Calling nanosleep() to sleep for 0 ns or 1 ns seemingly also is a very cheap syscall or even a null operation.

However, in the first case it takes 50 µs an all hosts. Incidentally, 50 µs is also the default timer slack value for a normally scheduled process on Linux. The timer slack mechanism extends timer expirations up to the slack value in order to group multiple timers since this reduces wake ups and thus saves energy. And since nanosleep() creates a timer, it's also affected by this mechanism.
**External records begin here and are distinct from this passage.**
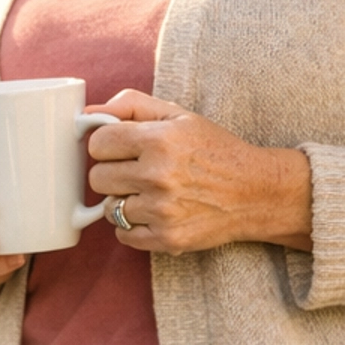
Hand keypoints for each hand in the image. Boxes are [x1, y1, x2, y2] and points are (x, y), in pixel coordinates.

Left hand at [86, 91, 312, 253]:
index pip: (98, 143)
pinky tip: (156, 213)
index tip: (121, 148)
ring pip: (109, 208)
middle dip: (113, 173)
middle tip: (137, 171)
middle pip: (97, 177)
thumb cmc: (214, 150)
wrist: (256, 192)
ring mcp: (162, 211)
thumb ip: (132, 106)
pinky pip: (123, 235)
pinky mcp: (167, 239)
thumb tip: (88, 112)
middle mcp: (159, 176)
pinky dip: (133, 226)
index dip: (106, 145)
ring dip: (124, 201)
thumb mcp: (179, 116)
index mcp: (160, 140)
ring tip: (151, 193)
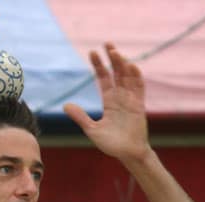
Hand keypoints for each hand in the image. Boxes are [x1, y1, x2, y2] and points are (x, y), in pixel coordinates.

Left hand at [64, 43, 149, 162]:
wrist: (127, 154)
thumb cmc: (111, 144)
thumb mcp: (91, 129)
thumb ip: (80, 117)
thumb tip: (65, 105)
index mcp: (109, 101)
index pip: (104, 78)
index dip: (99, 65)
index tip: (92, 52)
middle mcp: (120, 97)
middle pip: (117, 73)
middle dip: (112, 59)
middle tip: (107, 44)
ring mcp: (131, 100)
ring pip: (128, 77)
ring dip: (123, 64)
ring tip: (116, 52)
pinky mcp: (139, 106)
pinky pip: (139, 88)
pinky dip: (136, 77)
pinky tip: (131, 66)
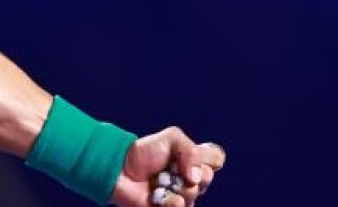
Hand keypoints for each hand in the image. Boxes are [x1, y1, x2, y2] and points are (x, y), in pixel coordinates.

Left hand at [111, 127, 225, 206]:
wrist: (120, 169)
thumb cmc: (144, 152)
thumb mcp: (171, 138)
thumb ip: (190, 150)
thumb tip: (196, 177)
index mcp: (194, 160)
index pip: (217, 158)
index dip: (206, 157)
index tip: (188, 154)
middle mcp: (192, 179)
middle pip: (207, 178)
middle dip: (188, 170)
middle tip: (171, 168)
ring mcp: (182, 196)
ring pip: (193, 193)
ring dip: (176, 185)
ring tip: (160, 182)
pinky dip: (171, 202)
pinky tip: (158, 197)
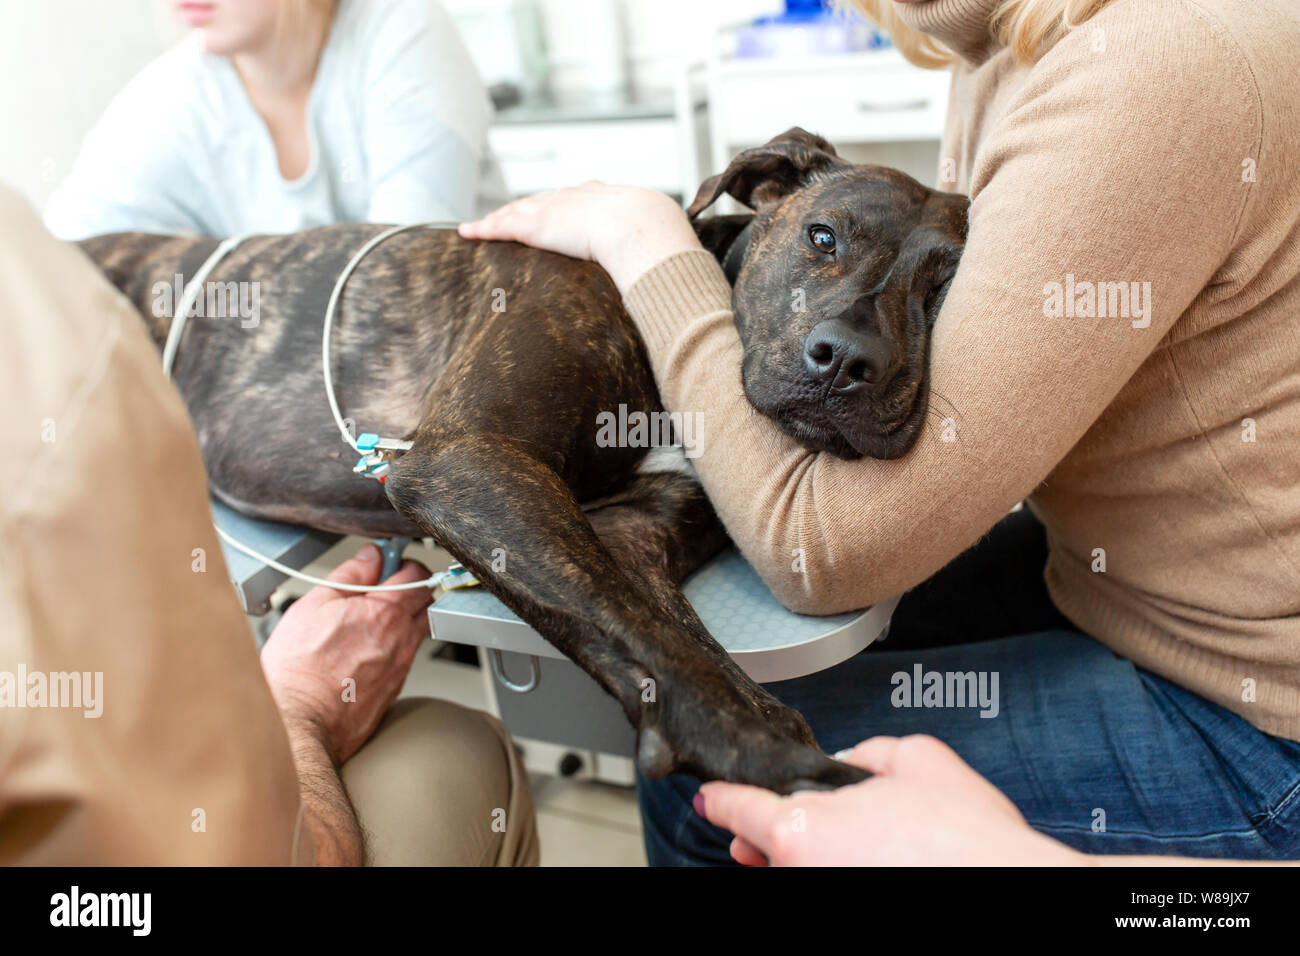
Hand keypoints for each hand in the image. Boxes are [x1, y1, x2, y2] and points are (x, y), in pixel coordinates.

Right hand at [260, 545, 432, 764]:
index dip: (404, 562)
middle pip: (426, 602)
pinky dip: (391, 647)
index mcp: (386, 614)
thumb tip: (370, 557)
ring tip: (365, 621)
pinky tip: (363, 650)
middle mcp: (402, 641)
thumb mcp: (314, 605)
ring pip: (416, 631)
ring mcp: (401, 668)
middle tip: (379, 588)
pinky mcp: (394, 690)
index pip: (418, 574)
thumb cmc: (298, 670)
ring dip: (400, 619)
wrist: (298, 723)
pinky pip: (403, 658)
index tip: (387, 562)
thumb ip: (349, 575)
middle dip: (409, 588)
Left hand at [458, 182, 703, 293]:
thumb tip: (686, 289)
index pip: (583, 199)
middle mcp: (582, 197)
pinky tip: (468, 232)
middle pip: (547, 199)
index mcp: (614, 200)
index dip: (567, 206)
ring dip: (501, 217)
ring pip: (521, 209)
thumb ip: (666, 266)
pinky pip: (504, 224)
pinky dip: (485, 228)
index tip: (560, 211)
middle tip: (513, 215)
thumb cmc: (663, 244)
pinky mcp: (538, 224)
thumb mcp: (668, 248)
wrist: (646, 232)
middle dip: (529, 207)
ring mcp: (558, 208)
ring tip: (483, 226)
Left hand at [698, 734, 1084, 865]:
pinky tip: (869, 861)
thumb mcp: (919, 759)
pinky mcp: (842, 918)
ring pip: (798, 870)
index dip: (723, 795)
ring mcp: (822, 893)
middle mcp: (802, 872)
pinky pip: (824, 879)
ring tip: (845, 845)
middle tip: (782, 824)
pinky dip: (836, 867)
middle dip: (770, 833)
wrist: (1009, 884)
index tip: (712, 796)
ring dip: (807, 855)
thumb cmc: (968, 840)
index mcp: (802, 828)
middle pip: (766, 847)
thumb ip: (868, 752)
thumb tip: (851, 761)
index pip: (739, 807)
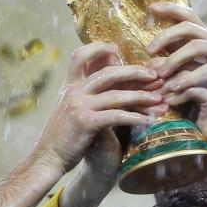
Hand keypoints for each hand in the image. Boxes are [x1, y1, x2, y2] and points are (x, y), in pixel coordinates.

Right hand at [32, 42, 165, 176]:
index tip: (116, 48)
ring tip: (159, 99)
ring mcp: (79, 106)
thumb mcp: (72, 108)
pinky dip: (135, 117)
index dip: (98, 48)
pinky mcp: (86, 122)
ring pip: (116, 95)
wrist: (48, 158)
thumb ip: (86, 94)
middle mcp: (73, 91)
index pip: (80, 56)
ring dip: (141, 97)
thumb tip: (105, 81)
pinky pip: (116, 116)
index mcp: (69, 86)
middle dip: (134, 72)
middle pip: (108, 72)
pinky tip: (148, 120)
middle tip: (154, 75)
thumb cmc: (65, 135)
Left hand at [144, 54, 206, 146]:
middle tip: (148, 81)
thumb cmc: (198, 111)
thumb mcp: (184, 90)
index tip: (147, 69)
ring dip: (168, 84)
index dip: (162, 55)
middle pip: (184, 58)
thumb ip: (173, 76)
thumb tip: (150, 65)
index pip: (184, 48)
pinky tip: (169, 103)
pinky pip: (192, 91)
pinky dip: (178, 96)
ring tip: (157, 94)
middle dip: (162, 69)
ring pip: (187, 73)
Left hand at [146, 3, 206, 115]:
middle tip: (148, 50)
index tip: (150, 8)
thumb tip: (157, 56)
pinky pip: (206, 70)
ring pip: (194, 47)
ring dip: (174, 59)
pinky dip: (189, 79)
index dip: (170, 8)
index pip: (189, 14)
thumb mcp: (204, 67)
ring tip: (159, 73)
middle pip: (188, 27)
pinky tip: (176, 88)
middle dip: (165, 36)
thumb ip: (187, 59)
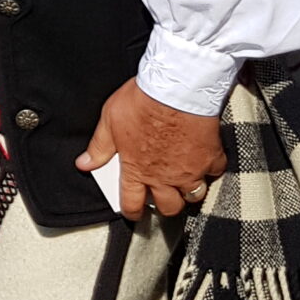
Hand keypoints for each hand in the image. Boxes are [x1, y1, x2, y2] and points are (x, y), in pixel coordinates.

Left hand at [77, 78, 225, 221]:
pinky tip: (206, 161)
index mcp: (137, 170)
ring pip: (194, 196)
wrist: (177, 88)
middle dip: (165, 205)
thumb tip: (84, 163)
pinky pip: (215, 173)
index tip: (134, 212)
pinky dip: (211, 169)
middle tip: (163, 196)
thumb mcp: (110, 120)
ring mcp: (190, 170)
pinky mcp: (211, 158)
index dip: (132, 212)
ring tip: (185, 182)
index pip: (132, 203)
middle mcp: (164, 176)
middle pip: (168, 207)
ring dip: (189, 191)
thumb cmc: (143, 101)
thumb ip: (99, 146)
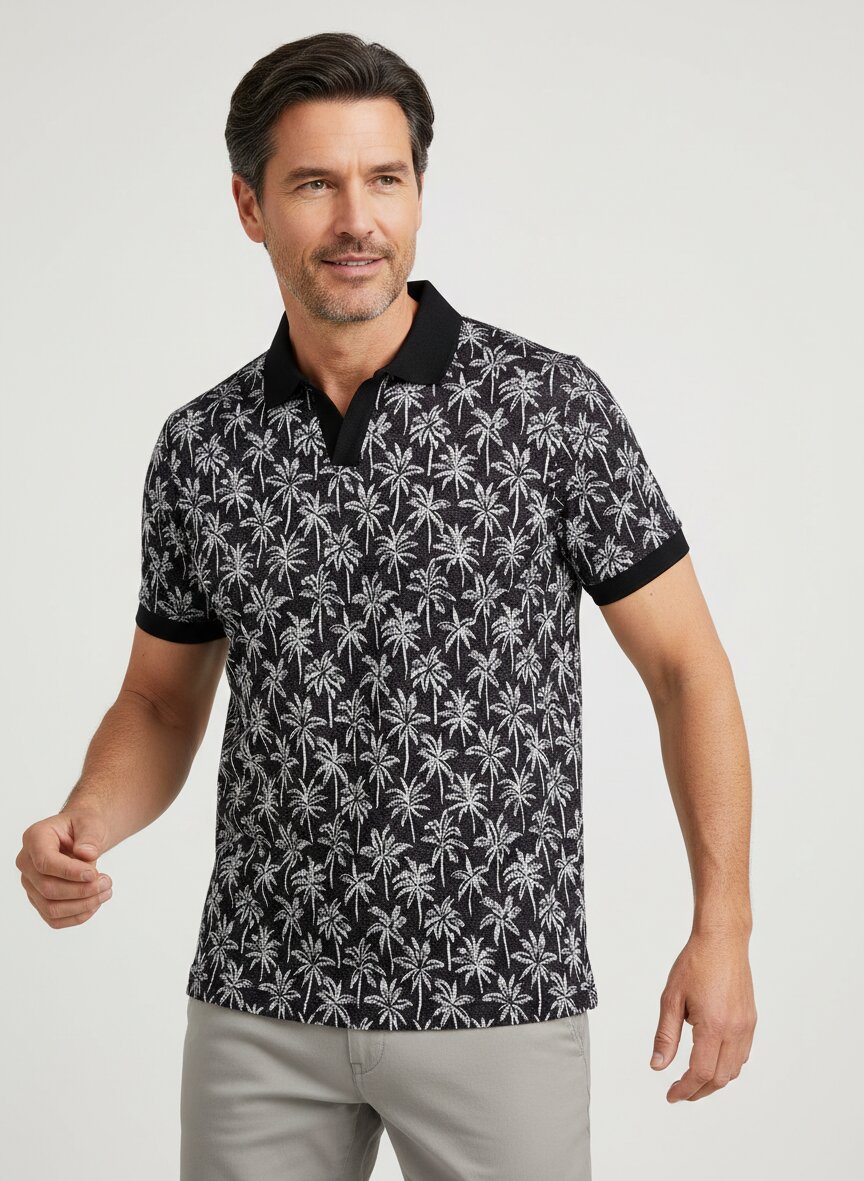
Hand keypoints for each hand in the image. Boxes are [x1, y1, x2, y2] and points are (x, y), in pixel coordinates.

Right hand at [17, 811, 112, 927]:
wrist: (81, 835)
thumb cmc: (83, 827)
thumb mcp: (91, 823)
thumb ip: (90, 837)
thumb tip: (86, 854)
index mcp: (35, 838)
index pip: (45, 862)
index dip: (70, 872)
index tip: (94, 875)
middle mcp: (27, 862)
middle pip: (47, 888)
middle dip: (81, 890)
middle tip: (107, 882)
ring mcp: (31, 884)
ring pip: (50, 907)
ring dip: (82, 906)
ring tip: (106, 892)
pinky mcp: (39, 900)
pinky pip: (54, 918)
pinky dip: (77, 916)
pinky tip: (95, 904)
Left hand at [650, 929, 756, 1101]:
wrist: (722, 941)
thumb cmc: (695, 963)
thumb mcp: (671, 998)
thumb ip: (665, 1035)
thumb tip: (658, 1065)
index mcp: (713, 1026)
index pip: (701, 1072)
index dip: (685, 1089)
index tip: (671, 1095)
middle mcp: (735, 1030)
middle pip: (720, 1078)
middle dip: (699, 1091)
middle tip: (679, 1092)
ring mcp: (746, 1026)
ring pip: (734, 1070)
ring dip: (715, 1081)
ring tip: (693, 1080)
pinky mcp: (751, 1020)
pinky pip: (742, 1055)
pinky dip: (728, 1066)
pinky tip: (712, 1061)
Thus, the other nanosleep cases set a minimal timer slack of 1 ns which reduces the runtime, as expected. However, it's still much more expensive than the other syscalls. Of course, a timer expiration has a limited accuracy. However, with 0 ns or 1 ns no timer has to be expired, really. It turns out that calling nanosleep() unconditionally yields a (voluntary) context switch. Even on isolated cores, where the scheduler happily switches to the swapper kernel thread. Thus, the last two nanonsleep cases really measure the context switch costs which are more expensive than a simple mode switch.

The costs of a context switch match what others are measuring (modulo division by two).

Hosts

The following table shows the hosts under benchmark:

host CPU mitigations poll os kernel
0 5i4250u Core i5-4250U yes yes Fedora 33 5.12
1 7i6600u Core i7-6600U yes yes Fedora 33 5.13
2 ac3758 Atom C3758 no yes Fedora 33 5.13
3 x2643 Xeon E5-2643 v2 yes no RHEL 7 3.10
4 x2667h Xeon E5-2667 v3 yes yes RHEL 7 3.10
5 x2667s Xeon E5-2667 v3 yes yes RHEL 7 3.10
6 x2687w Xeon E5-2687W v3 yes yes RHEL 7 3.10
7 x2689 Xeon E5-2689 v4 yes yes RHEL 7 3.10
8 x2690 Xeon E5-2690 0 yes yes RHEL 7 3.10
9 xg6144 Xeon Gold 6144 yes yes RHEL 7 3.10
10 xg6148 Xeon Gold 6148 no yes RHEL 7 3.10
11 xg6246 Xeon Gold 6246 yes yes RHEL 7 3.10
12 xg6256 Xeon Gold 6256 no yes RHEL 7 3.10
13 xg6256b Xeon Gold 6256 yes yes RHEL 7 3.10
14 xs4110 Xeon Silver 4110 no yes RHEL 7 3.10

Notes:

  • the kernels are the ones packaged by the distributions
  • most RHEL hosts are on RHEL 7.9
  • CPU mitigations are disabled via the mitigations=off kernel parameter or similar parameters
  • polling means that CPU frequency scaling and power saving is disabled via kernel parameters and tuned PM QoS settings
  • so the host's CPU runs on a fixed frequency; where possible this frequency is set slightly above the base frequency, e.g. on the Xeon Gold 6256 CPU it's set to 4.1 GHz
  • the Atom CPU doesn't support Hyperthreading and Hyperthreading is disabled on all Xeon hosts
  • all hosts have SELinux and/or Auditing enabled (on Fedora/RHEL these features are enabled by default) which adds some syscall overhead to some degree

Terminology

There are basically two important separate terms to distinguish in the above discussion:

  1. Mode Switch (or Mode Transition)
  2. Context Switch

The definitions of these terms might vary in different literature and different operating systems. Also, in other contexts (no pun intended!) one might describe different modes as different contexts. However, the definitions given in the linked Wikipedia articles are widely used and apply to Linux.

Basically, a mode transition denotes the switch between user mode and kernel mode (or between user space and kernel space) whereas a context switch denotes a switch between different tasks, which is facilitated by the kernel. A context switch requires more work than a mode switch and thus is more expensive.